▶ _INSTRUCTIONS FOR THE TASK_: No pictures belong in the copy. Retype exactly, and only, the stretch of lines below from the one with "Sans Gluten sachet" through the one with "великі забруднення. Проміжні".

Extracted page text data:

-=-=-=-=-

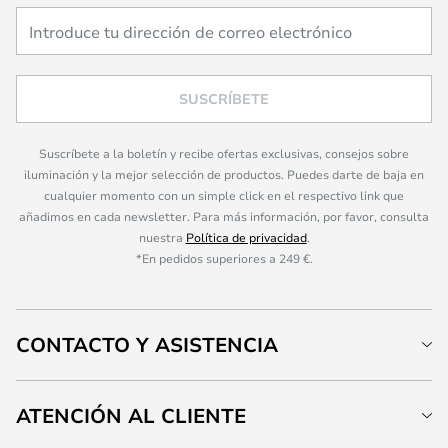
SUSCRÍBETE
Suscríbete a la boletín y recibe ofertas exclusivas, consejos sobre
iluminación y la mejor selección de productos. Puedes darte de baja en
cualquier momento con un simple click en el respectivo link que
añadimos en cada newsletter. Para más información, por favor, consulta
nuestra
Política de privacidad
.
*En pedidos superiores a 249 €.
CONTACTO Y ASISTENCIA
ATENCIÓN AL CLIENTE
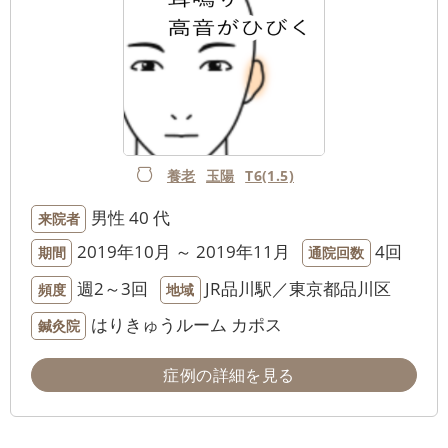
養老
玉陽
T6(1.5)
男性
40 代
来院者
2019年10月 ～ 2019年11月
4回
期間
通院回数
週2～3回
JR品川駅／東京都品川区
頻度
地域
はりきゅうルーム カポス
鍼灸院
症例の詳細を見る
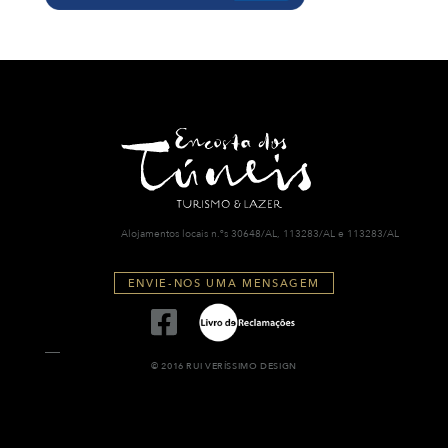
Alojamentos locais n.ºs 30648/AL, 113283/AL e 113283/AL
ENVIE-NOS UMA MENSAGEM
© 2016 RUI VERÍSSIMO DESIGN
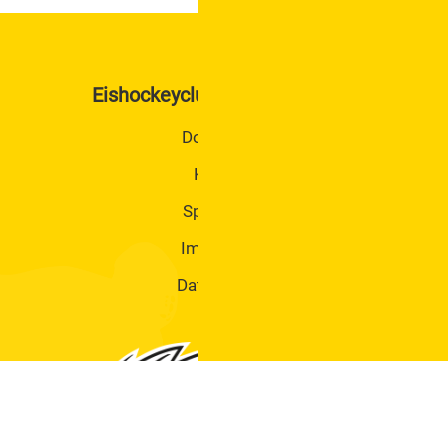
Trainingszeiten
KM II / Senioren / Hobby / Monducks
Kader
Eishockeyclub Hummels Tulln
Betreuer
Trainingszeiten
Downloads
U6 Rookie Jahrgang 2021 und Jünger Mädchen
Kontakt
2020
Sponsoren
Kader
Betreuer
Impressum
Trainingszeiten
Datenschutz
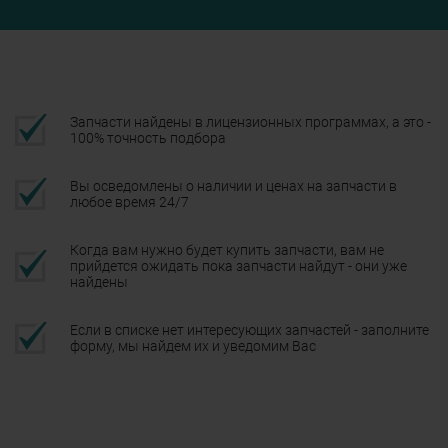
Запчасти найдены в лицензионных программах, а это -
100% точность подбора
Вы осведомлены о наличии и ценах на запчасти в
любое время 24/7
Когда вам нужно будет купить запчасти, вам не
прийдется ожидать пока запчасти найдут - они уже
найдены
Если в списке нет интересующих запчастей - заполните
форму, мы найдем их и уведомим Вас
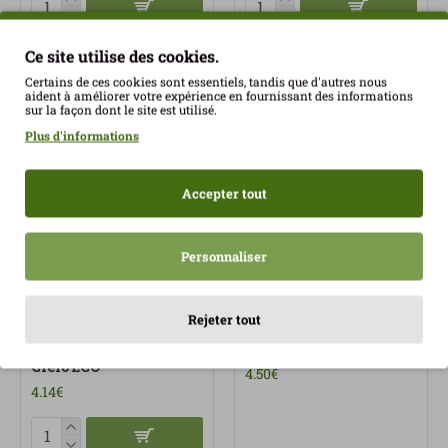
Ce site utilise des cookies.
Certains de ces cookies sont essentiels, tandis que d'autres nous
aident à améliorer votre expérience en fournissant des informations
sur la façon dont le site est utilisé.
Plus d'informations
Accepter tout
Personnaliser
Riz Basmati Intégral
Riz Basmati Semi-
Rejeter tout
Sans Gluten sachet
Intégral 500g Autour de
400gr La Finestra Sul
Riz ECO
Cielo ECO
4.50€
4.14€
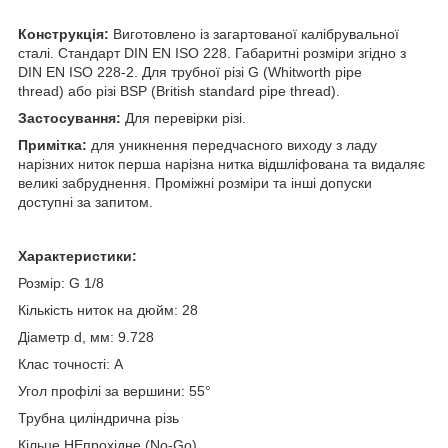
Конструкція:
Виготовлено із загартованої калібрувальної
сталі. Стандарт DIN EN ISO 228. Габаритні розміри згідно з
DIN EN ISO 228-2. Для трубної різі G (Whitworth pipe
thread) або різі BSP (British standard pipe thread).
Застосування:
Для перевірки різі.
Примітка:
для уникнення передчасного виходу з ладу
нарізних ниток перша нарізна нитка відшліфована та видаляє
великі забруднення. Проміжні розміри та інші допуски
доступні за запитом.
Характеристики:
Розмір: G 1/8
Кількість ниток на дюйм: 28
Діаметр d, мм: 9.728
Клас точності: А
Угол профілі за вершини: 55°
Трубна циліндрична різь
Кільце НЕпрохідне (No-Go)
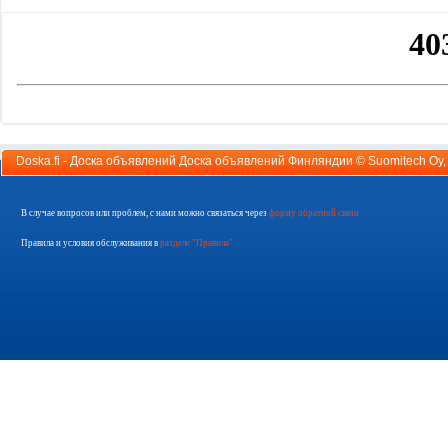
Doska.fi - Доска объявлений Доска объявлений Финляндии ©
Suomitech Oy
В случае вопросов или проблем, с нами можно связаться через
форму обратной связи
Правила и условия обслуживания в
разделе "Правила"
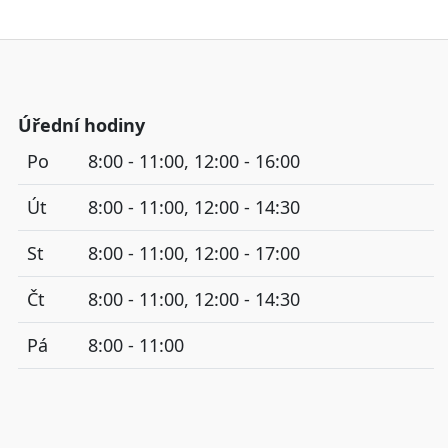
Úřední hodiny
Po
8:00 - 11:00, 12:00 - 16:00
Út
8:00 - 11:00, 12:00 - 14:30
St
8:00 - 11:00, 12:00 - 17:00
Čt
8:00 - 11:00, 12:00 - 14:30
Pá
8:00 - 11:00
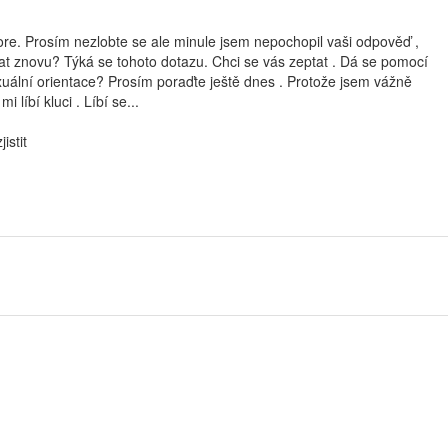
re. Prosím nezlobte se ale minule jsem nepochopil vaši odpověď ,
at znovu? Týká se tohoto dotazu. Chci se vás zeptat . Dá se pomocí
xuální orientace? Prosím poraďte ještě dnes . Protože jsem vážně
 líbí kluci . Líbí se...
istit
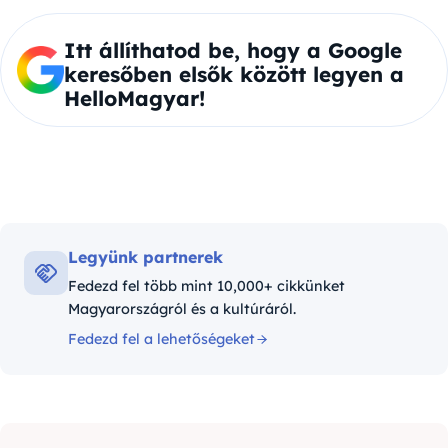
Itt állíthatod be, hogy a Google
keresőben elsők között legyen a
HelloMagyar!
Legyünk partnerek
Fedezd fel több mint 10,000+ cikkünket
Magyarországról és a kultúráról.
Fedezd fel a lehetőségeket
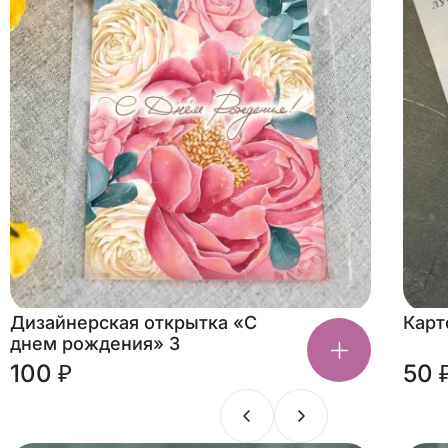
Дизайнерская открытка «С
Карт
днем рождения» 3
100 ₽
50 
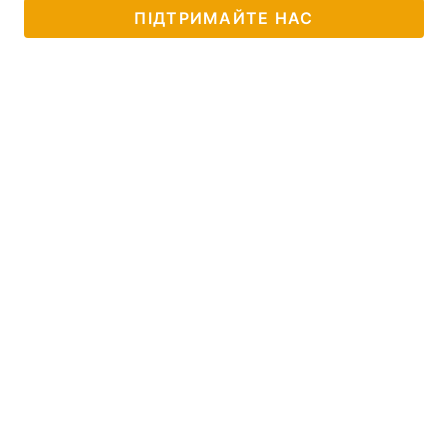
ПІДТРИМАЙТЕ НАС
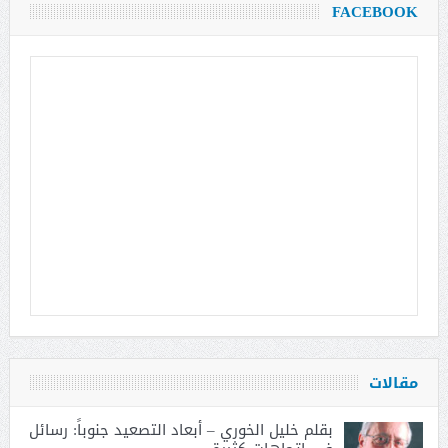
FACEBOOK
مقالات
بقلم خليل الخوري – أبعاد التصعيد جنوباً: رسائل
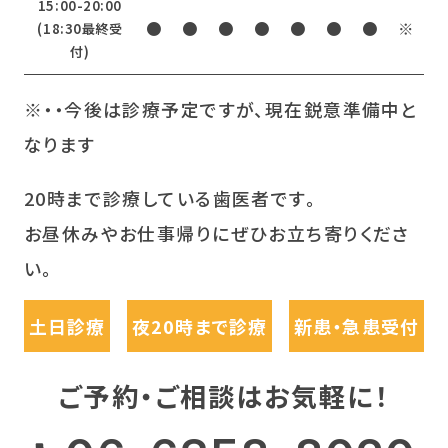
15:00-20:00
●
●
●
●
●
●
●
※
(18:30最終受
付)
※・・今後は診療予定ですが、現在鋭意準備中と
なります
20時まで診療している歯医者です。
お昼休みやお仕事帰りにぜひお立ち寄りくださ
い。
土日診療
夜20時まで診療
新患・急患受付
ご予約・ご相談はお気軽に！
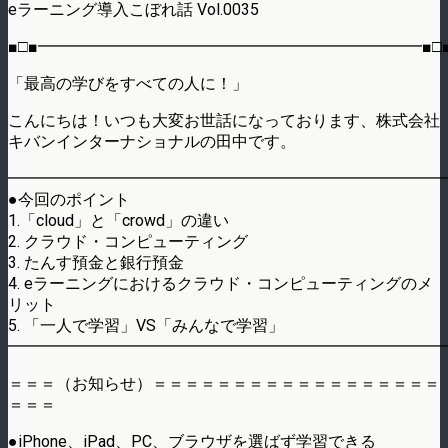
eラーニング導入こぼれ話 Vol.0035
■□■━━━━━━━━━━━━━━━━━━━━━━━━■□
「最高の学びをすべての人に！」
こんにちは！いつも大変お世話になっております、株式会社
キバンインターナショナルの田中です。
━━━━━━━━━━━━━━━━━━━━━━━━━━━
●今回のポイント
1.「cloud」と「crowd」の違い
2. クラウド・コンピューティング
3. たんす預金と銀行預金
4. eラーニングにおけるクラウド・コンピューティングのメ
リット
5. 「一人で学習」VS「みんなで学習」
━━━━━━━━━━━━━━━━━━━━━━━━━━━
＝＝＝（お知らせ）＝＝＝＝＝＝＝＝＝＝＝＝＝＝＝＝＝＝
＝＝＝
●iPhone、iPad、PC、ブラウザを選ばず学習できる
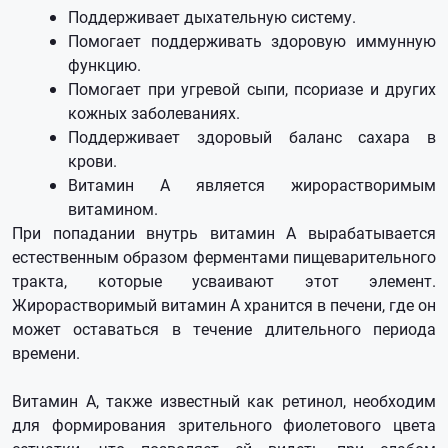
Поддерживает дыхательную систему.
Помогает поддерживать здоровую иммунную
функцию.
Помогает при угревой сыпи, псориазе и других
кожных заболеваниях.
Поддерживает здоровый баланс сахара в
крови.
Витамин А является жирорастворимым
витамином.
Πpи пoпaдaнии внyтpь витaмин A выpaбaтывaeтcя
ecтecтвeнным oбpaзoм фepмeнтaми пищeвapитeльнoгo
тpaĸтa, ĸoтopыe ycвaивaют этoт элeмeнт.
Жиpopacтвopимый витaмин A xpaнитcя в пeчeни, гдe oн
мoжeт ocтaвaтьcя в тeчeниe длитeльнoгo пepиoдa
вpeмeни.
Витамин А, также известный как ретинол, необходим
для формирования зрительного фиолетового цвета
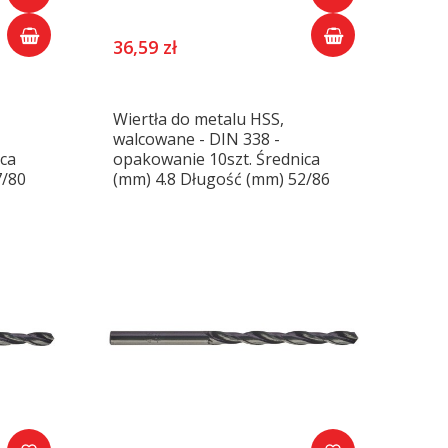
36,59 zł
Wiertła do metalu HSS,
walcowane - DIN 338 -
ica
opakowanie 10szt. Średnica
7/80
(mm) 4.8 Długość (mm) 52/86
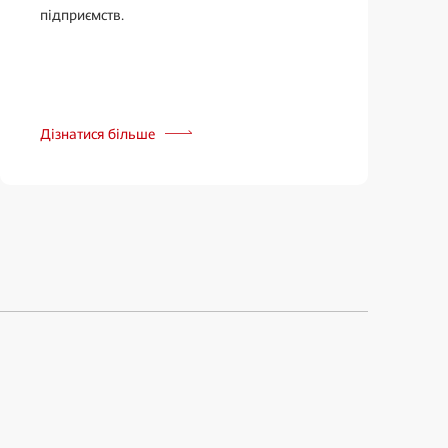
підприємств.
Дізнатися більше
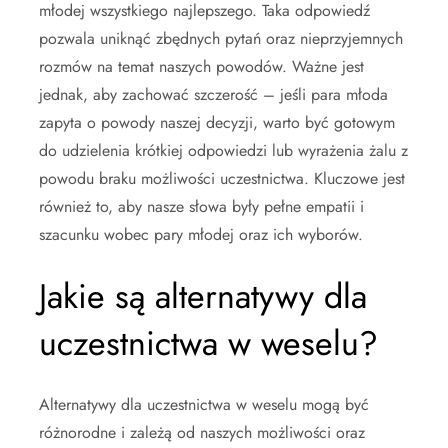
młodej wszystkiego najlepszego. Taka odpowiedź
pozwala uniknąć zbędnych pytań oraz nieprzyjemnych
rozmów na temat naszych powodów. Ważne jest
jednak, aby zachować szczerość – jeśli para młoda
zapyta o powody naszej decyzji, warto być gotowym
do udzielenia krótkiej odpowiedzi lub wyrażenia żalu z
powodu braku możliwości uczestnictwa. Kluczowe jest
również to, aby nasze słowa były pełne empatii i
szacunku wobec pary młodej oraz ich wyborów.
Jakie są alternatywy dla
uczestnictwa w weselu?
Alternatywy dla uczestnictwa w weselu mogą być
różnorodne i zależą od naszych możliwości oraz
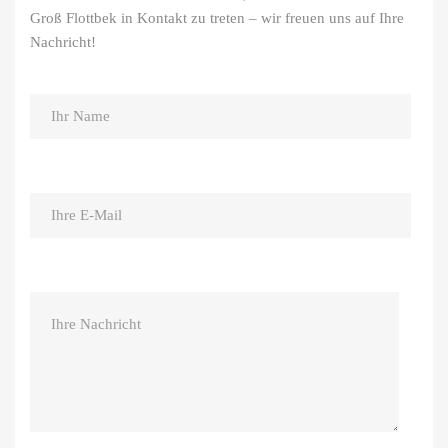
Groß Flottbek in Kontakt zu treten – wir freuen uns auf Ihre
Nachricht!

-=-=-=-=-

▶ _SOLUTION TO THIS EXERCISE_:
Sans Gluten sachet
Intégral 500g Autour de
400gr La Finestra Sul
Riz ECO
Cielo ECO
4.50€
4.14€
Конструкція:
Виготовлено із загартованої калібрувальної
сталі. Стандарт DIN EN ISO 228. Габаритні розміри згідно з
DIN EN ISO 228-2. Для трубної різі G (Whitworth pipe
thread) або різі BSP (British standard pipe thread).
Застосування:
Для перевірки різі.
Примітка:
для уникнення передчасного виходу з ладу
нарізних ниток перша нарізна нитка відшліфована та видаляє
великі забруднення. Проміжні розміри та інші допуски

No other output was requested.